"Por meio de seu invento a pessoa mais ignorante poderia, por um preço módico e
pouco esforço, escrever tratados de filosofia" (Swift, Viagens de Gulliver)
Alexandre Gomes
Há algum tempo eu e o colega Cirilo Braga criamos um personagem que fez uma curta mas
brilhante carreira como articulista em São Carlos e andou até pela Internet: Ivonney
Penna. Os artigos escritos a quatro mãos tinham a característica de nunca dizerem nada,
mas transmitiam esta mensagem com muito estilo em frases pomposas repletas de
lugares-comuns escolhidos a dedo.
Analisando a globalização por exemplo, tema que jamais pdoeria faltar na agenda do
Ivonei, o nosso articulista à guisa de conclusão do longo artigo perguntava: "mas
será a globalização realmente globalizante ou paenas globalizadora?".
Com o passar do tempo começamos a reparar que o Yvonei (nunca se chegou a um acordo sobre
a grafia do nome) não só era um personagem da vida real como até costumava fazer
sucesso nos mais diversos séculos, em especial na Academia. Quase todo dia encontrávamos
artigos, teses e comentários que só poderiam ter sido feitos pelo nosso personagem.
Um dos últimos artigos, dedicados a analisar o desemprego foi até feito não de frases
que bolamos, mas da colagem de trechos de artigos e entrevistas de personalidades
políticas, acadêmicas e sindicais sobre o assunto.
Com raríssimas, porém honrosas, exceções a crítica literária resume-se a transformar
obras de arte escritas com imaginação e esmero em um amontoado de observações chatas e
tergiversações em geral implausíveis. E em geral a obscuridades dos textos serve como
manto a encobrir a obscuridade das idéias. Em um país onde grassa a ignorância e o
bacharelismo Ivonei e seus clones mentais não podiam deixar de fazer sucesso.
O impostor intelectual prospera porque muito poucos sabem realmente alguma coisa sobre o
que ele está falando, mas ninguém quer mostrar a ignorância e então disfarçam a falta
de cultura com uma expressão de concordância como os personagens provincianos de Balzac
que tentam ostentar um estilo "da corte".

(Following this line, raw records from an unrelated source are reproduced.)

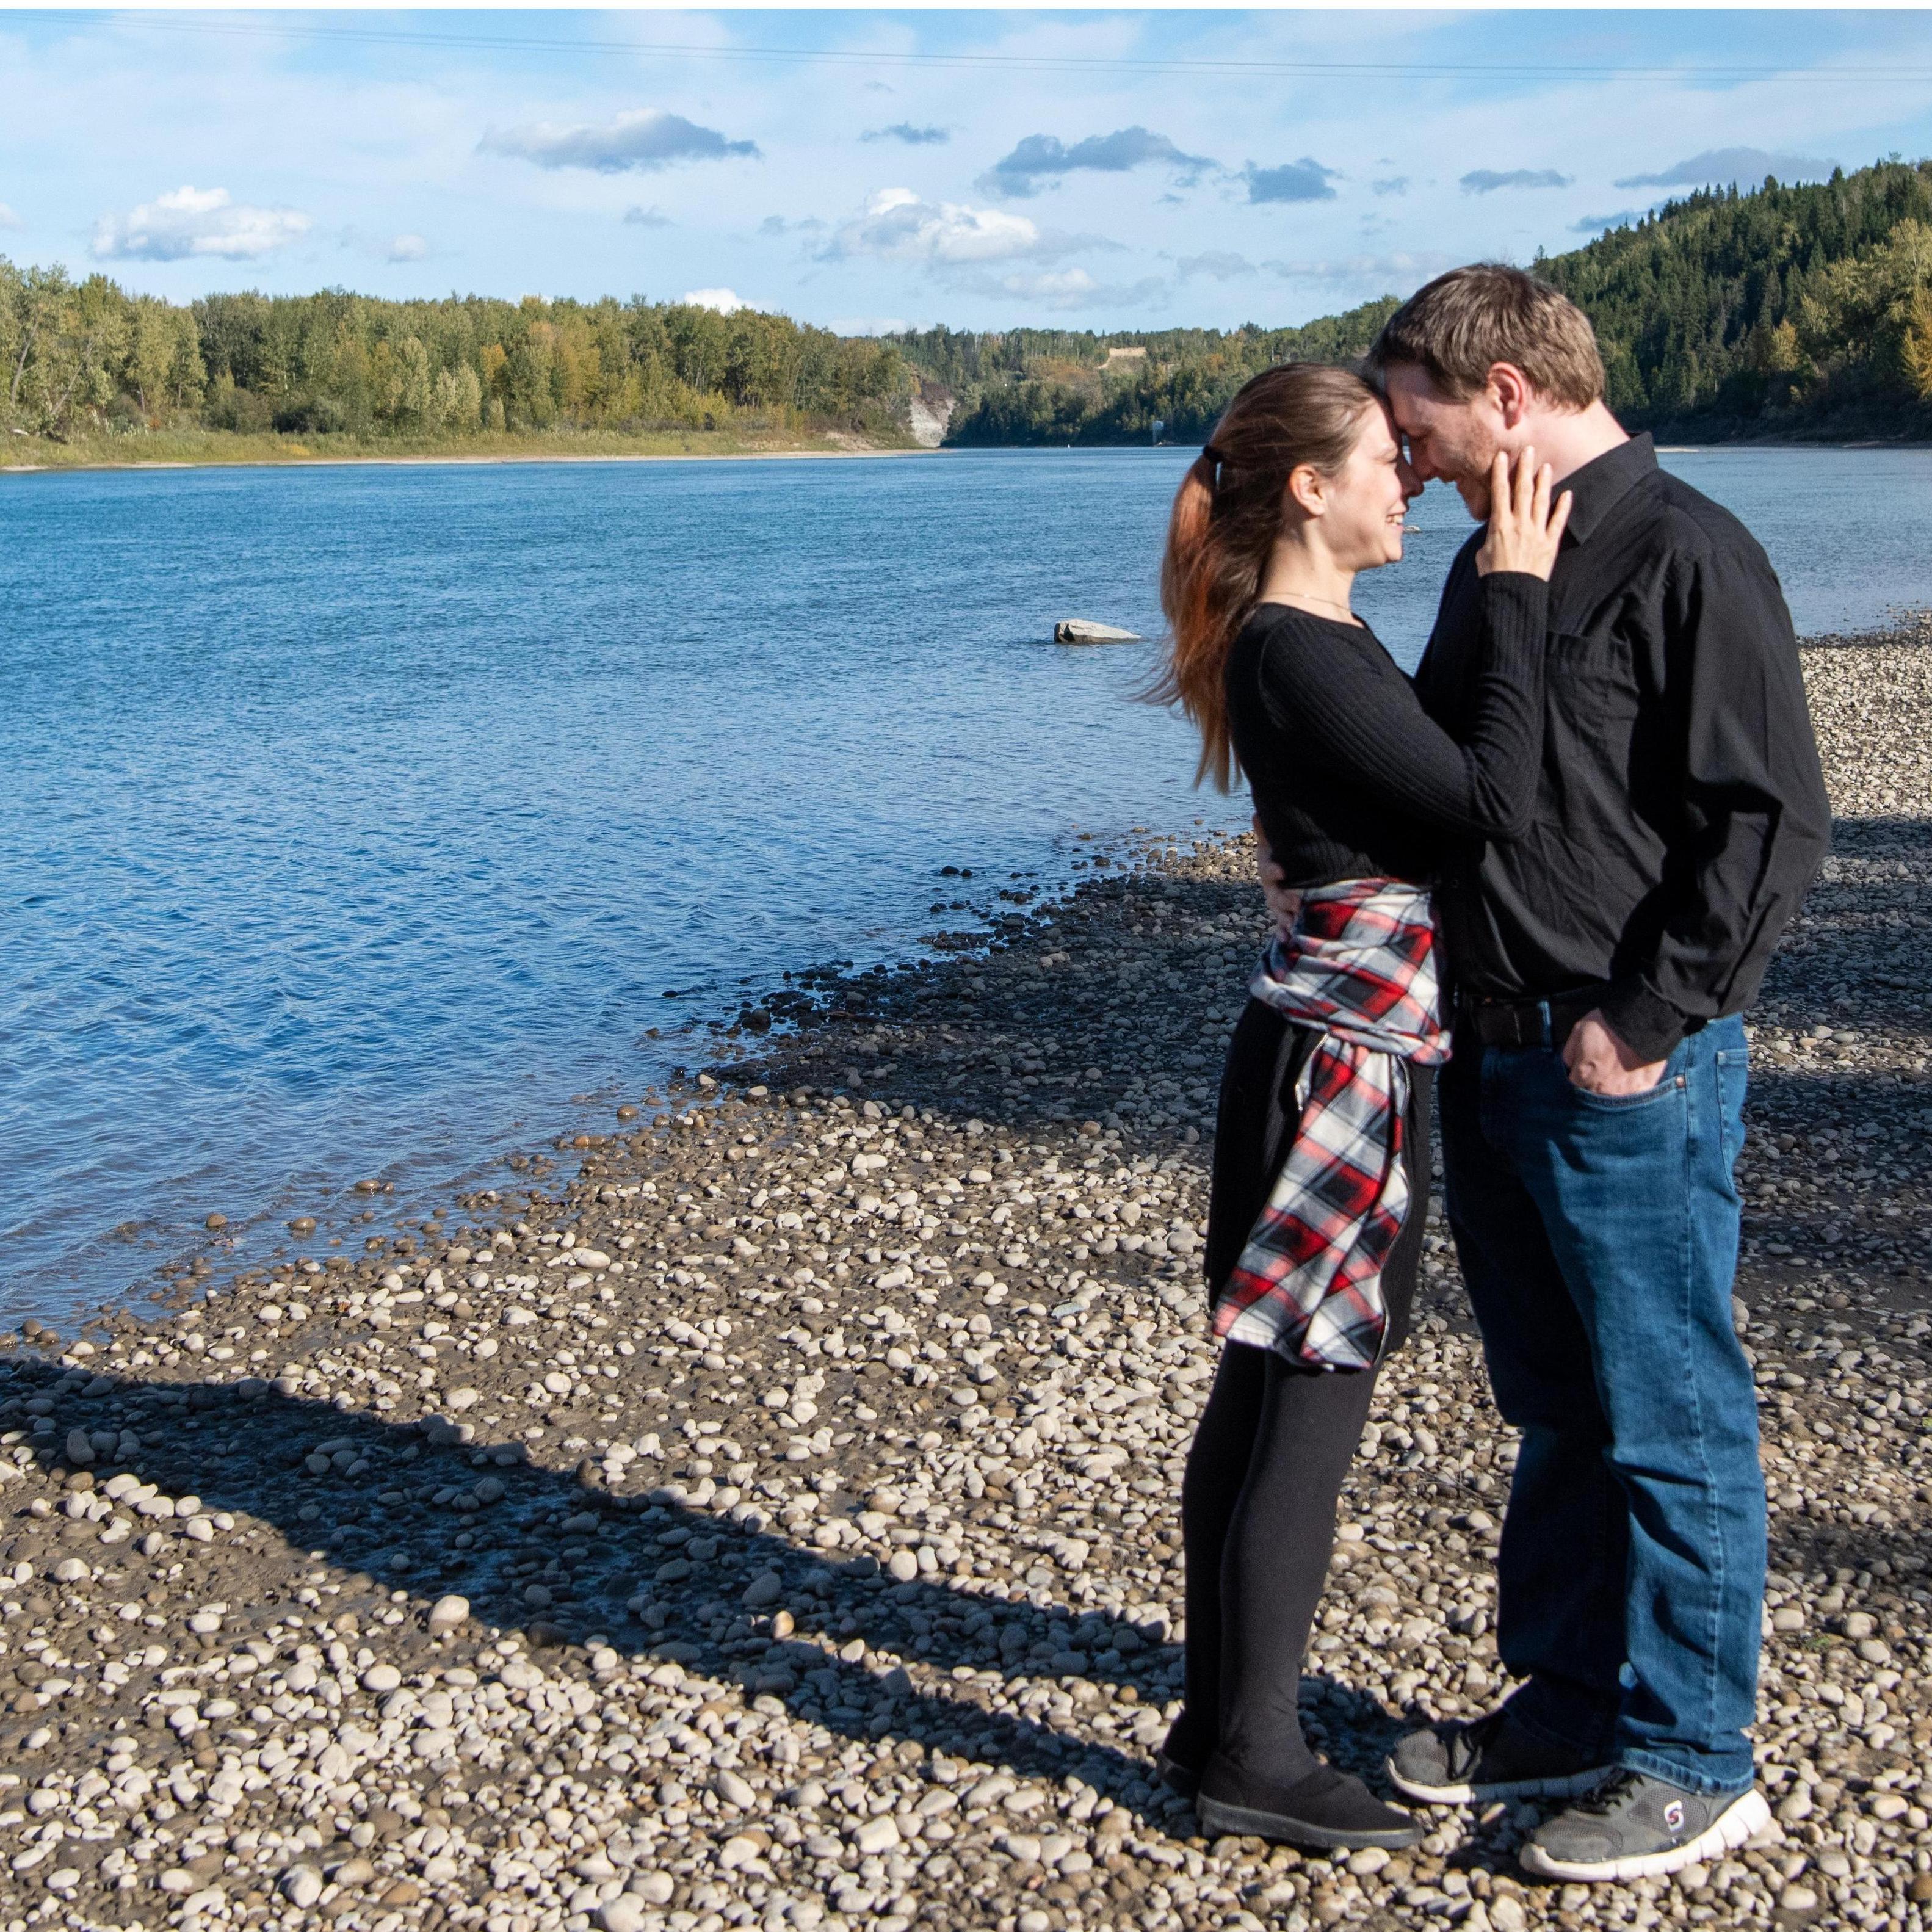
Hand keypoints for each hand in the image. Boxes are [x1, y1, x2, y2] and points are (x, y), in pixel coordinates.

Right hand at [1253, 815, 1302, 939]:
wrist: (1286, 875)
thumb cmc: (1281, 856)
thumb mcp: (1274, 845)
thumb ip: (1266, 833)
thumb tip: (1257, 813)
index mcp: (1270, 870)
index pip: (1268, 869)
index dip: (1273, 870)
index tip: (1282, 871)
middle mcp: (1271, 889)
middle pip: (1274, 895)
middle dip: (1285, 899)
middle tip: (1298, 902)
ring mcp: (1277, 904)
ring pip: (1279, 913)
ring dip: (1285, 919)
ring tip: (1294, 925)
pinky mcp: (1284, 917)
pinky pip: (1282, 927)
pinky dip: (1283, 935)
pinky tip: (1287, 941)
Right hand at [1476, 445, 1572, 579]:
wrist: (1512, 594)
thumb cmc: (1493, 576)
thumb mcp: (1483, 553)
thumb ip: (1491, 536)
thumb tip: (1496, 529)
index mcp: (1499, 526)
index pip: (1500, 493)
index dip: (1500, 473)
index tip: (1502, 456)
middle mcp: (1519, 525)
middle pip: (1522, 490)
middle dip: (1524, 468)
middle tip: (1528, 450)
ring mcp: (1536, 533)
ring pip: (1540, 501)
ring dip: (1543, 482)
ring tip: (1546, 466)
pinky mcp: (1550, 544)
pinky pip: (1558, 522)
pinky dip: (1563, 507)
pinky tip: (1567, 493)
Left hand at [1563, 1010, 1666, 1095]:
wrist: (1641, 1024)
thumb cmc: (1607, 1025)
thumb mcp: (1578, 1031)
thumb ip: (1570, 1052)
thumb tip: (1569, 1065)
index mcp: (1584, 1074)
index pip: (1575, 1083)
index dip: (1579, 1074)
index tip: (1585, 1067)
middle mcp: (1601, 1087)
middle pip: (1593, 1092)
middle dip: (1594, 1083)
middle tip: (1602, 1069)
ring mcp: (1622, 1091)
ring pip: (1612, 1096)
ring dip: (1612, 1088)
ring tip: (1618, 1074)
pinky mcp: (1641, 1089)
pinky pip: (1632, 1096)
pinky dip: (1631, 1090)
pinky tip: (1632, 1080)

Mas há um tipo mais sofisticado e pernicioso de impostor nesta área, aquele que tenta
transformar a imaginação em uma estatística qualquer para assim embromar melhor
retirando da literatura a imaginação. Eu diria que qualquer um pode ser um profissional
médio numa das ciências ditas exatas ou técnicas - evidente que um cientista de renome
só poderá sair de poucos - porque basta que se aprenda a lidar com alguns mecanismos
matemáticos.
Já na área de humanidades isto é diferente - apesar de todos os esforços para que seja
igual. Um cuidadoso estudo sobre como escrever não é capaz de produzir um escritor, por
mais vontade que o indivíduo tenha. No máximo produzirá um bom leitor a quem a cultura
adquirida dará algum brilho.
Mas Não foram poucos que tentaram reduzir a literatura ao mesmo estágio burocrático e
tecnocrático. Um bom exemplo é o teórico russo Vladimir Propp, que já fez furor em
décadas passadas com o seu "Morfologia do Conto Maravilhoso". A intenção de
Propp ao escrever o texto em 1928 é doentia: transformar uma centena de contos
folclóricos russos em meia dúzia de equaçÕes matemáticas.
A pretensão de rebaixar a cultura ao nível da técnica é evidente e até expressa
claramente na introdução da obra: "Enquanto as ciências fisico-matemáticas
possuem uma classificaçào harmoniosa, uma terminologia unificada e que é adotada em
congressos especializados, um método aperfeiçoado por gerações e gerações de
mestres, entre nós nada disto existe".
Dane-se a imaginação, a diversidade que tanto faz sentido nos relatos, o improtante é
que se tenha uma fórmula conveniente para organizar nossos Congressos, é isto que Propp
diz numa linguagem mais clara.
Ao longo do texto Propp vai disseando os contos, fazendo a autópsia da imaginação para
ao final chegar às pretendidas fórmulas que ele arrogantemente apresenta como o
supra-sumo do esforço. Felizmente o autor foi atropelado pela história porque o
positivismo que o inspirou já era ultrapadsado quando ele começou a escrever.